The eight bit code of ISO 8859-6 assigns one code to any character. This is preferred for data stored on disk or in a database. However, for text in this code to be printed correctly, or even written correctly on the screen, the programming used must provide logic to determine the context of the character and select the correct display form. There are expanded characters sets for Arabic that assign different code points to each presentation form of the character. They may have been important when a stream of bytes was transmitted to a dumb device that had to display the information. However, in the modern era of microprocessors, every device should be able to select the proper presentation form from the single eight bit code.

Each new international standard has to be compatible (where possible) with the preivous standards, even when the original reason for those standards no longer applies to current technology. For example, the character whose code value is 127 is reserved as a control character named DEL. Back in the days of Teletype machines, information was punched on paper tape. If an operator hit the wrong key and punched the wrong character, there was no way to un-punch the holes in the tape. However, one could back the tape up one position, hit the DEL key, and punch out all 7 holes. DEL or 127 corresponds to the binary value of 1111111 (seven ones). So this code value was reserved as an additional control character. When information was transmitted or copied from one paper tape to another, the DEL characters on the input tape were skipped.

DEL and the other 64 control characters take up a lot of room in the limited range of values from 0 to 255 that can be stored in a single byte. In modern computers, where data is entered and corrected with screen editors, where information is transmitted over the Internet, where rich formatting is driven by HTML tags, and where printed pages are formatted by Windows or Macintosh desktop publishing, most of the control characters serve no useful purpose. The ISO standards cannot, however, reclaim the reserved code values.

This becomes a problem for languages that can fit into a one byte data space of 256 characters, but not into the ISO 8859 limit of 192 characters. Vietnamese, for example, has too many different versions of accented characters and so is frequently stored in a non-standard eight bit code.

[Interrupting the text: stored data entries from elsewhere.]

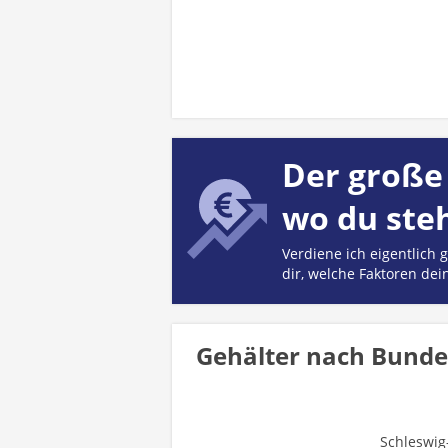
Der große 
wo du ste
Verdiene ich eigentlich
dir, welche Faktoren dei
Gehälter nach Bunde
Schleswig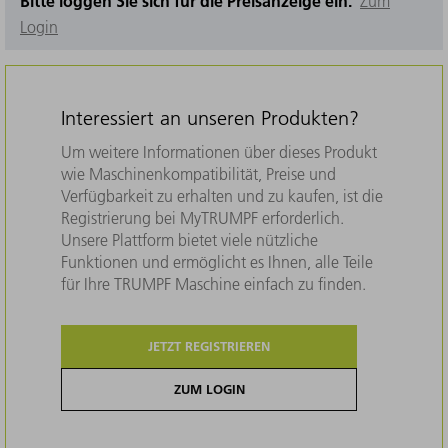
Bitte loggen Sie sich für die Preisanzeige ein.
Zum
Login
Interessiert an unseren Produkten?
Um weitere Informationen über dieses Produkt
wie Maschinenkompatibilität, Preise und
Verfügbarkeit zu erhalten und zu kaufen, ist die
Registrierung bei MyTRUMPF erforderlich.
Unsere Plattform bietet viele nützliche
Funktionen und ermöglicht es Ihnen, alle Teile
für Ihre TRUMPF Maschine einfach zu finden.
JETZT REGISTRIEREN
ZUM LOGIN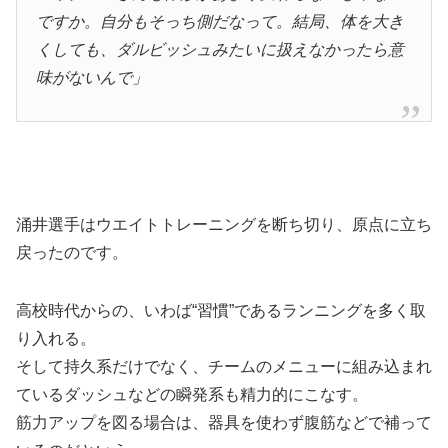
ですか。自分もそっち側だなって。結局、体を大き
くしても、ダルビッシュみたいに扱えなかったら意
味がないんで」
涌井選手はウエイトトレーニングを断ち切り、原点に立ち
戻ったのです。
高校時代からの、いわば“習慣”であるランニングを多く取
り入れる。
そして持久系だけでなく、チームのメニューに組み込まれ
ているダッシュなどの瞬発系も精力的にこなす。
筋力アップを図る場合は、器具を使わず腹筋などで補って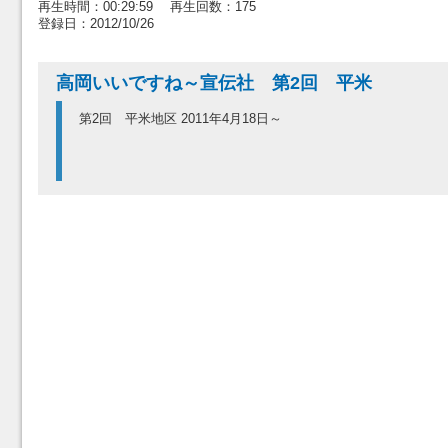
再生時間：00:29:59 再生回数：175
登録日：2012/10/26
高岡いいですね～宣伝社 第2回 平米
第2回 平米地区 2011年4月18日～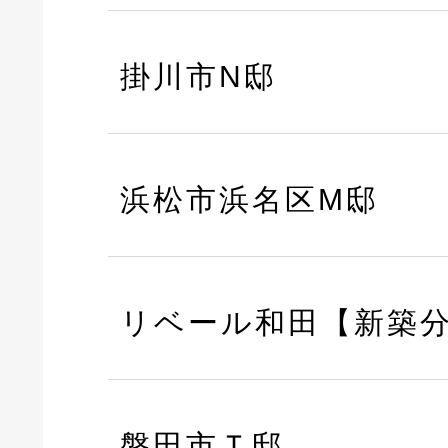
掛川市N邸
浜松市浜名区M邸
リベール和田【新築
磐田市Ｔ邸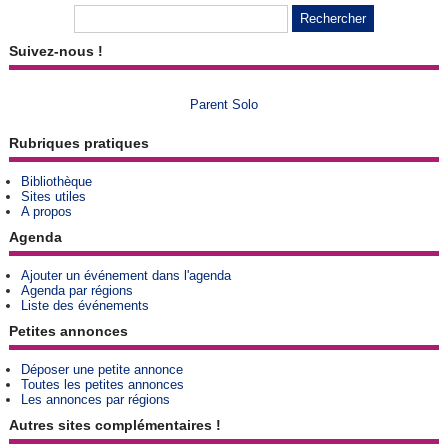
Suivez-nous !
Parent Solo
Rubriques pratiques
Bibliothèque
Sites utiles
A propos
Agenda
Ajouter un événement dans l'agenda
Agenda par régions
Liste des événements
Petites annonces
Déposer une petite annonce
Toutes les petites annonces
Les annonces par régions
Autres sites complémentaires !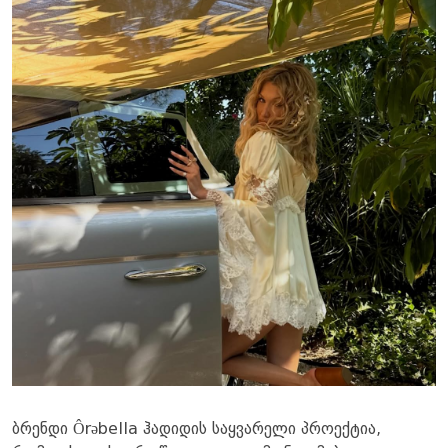
ბრენდი Ôrəbella ჰადიდის საყვარელი პროექტია,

The video adapter design for the first IBM PC included strange graphic characters (smiley face, heart, spade, club, diamond, etc.) to use every one of the 256 possible byte values. Subsequent adapters could also be programmed with alternate arrangements of graphic characters. IBM referred to these as “Code Pages”, perhaps to not confuse them with standard character sets like 8859-1.

The current design of Windows preserves the idea of a Code Page, although Microsoft implements them as a proper superset of ISO standards. The ability to assign graphic characters as a substitute for the no longer meaningful control characters gives Microsoft the opportunity to support more languages, more quickly, and more completely than the slow moving standards process. Today, Web content from Latvia, Lithuania, and Estonia is as likely to be in the “WinBaltic” code page as in any ISO standard.

Fifteen years ago the Latin 1 alphabet and the ISO 8859-1 standard covered most of the computers in use outside Japan. Eastern Europe was behind the Iron Curtain, and computer networks were mostly national in scope. So 8859-1 became the default character set in a wide range of applications and systems, from the PostScript printer system to the HTTP network protocol. In the last five years it has become clear that no eight bit code is broad enough to remain as a default.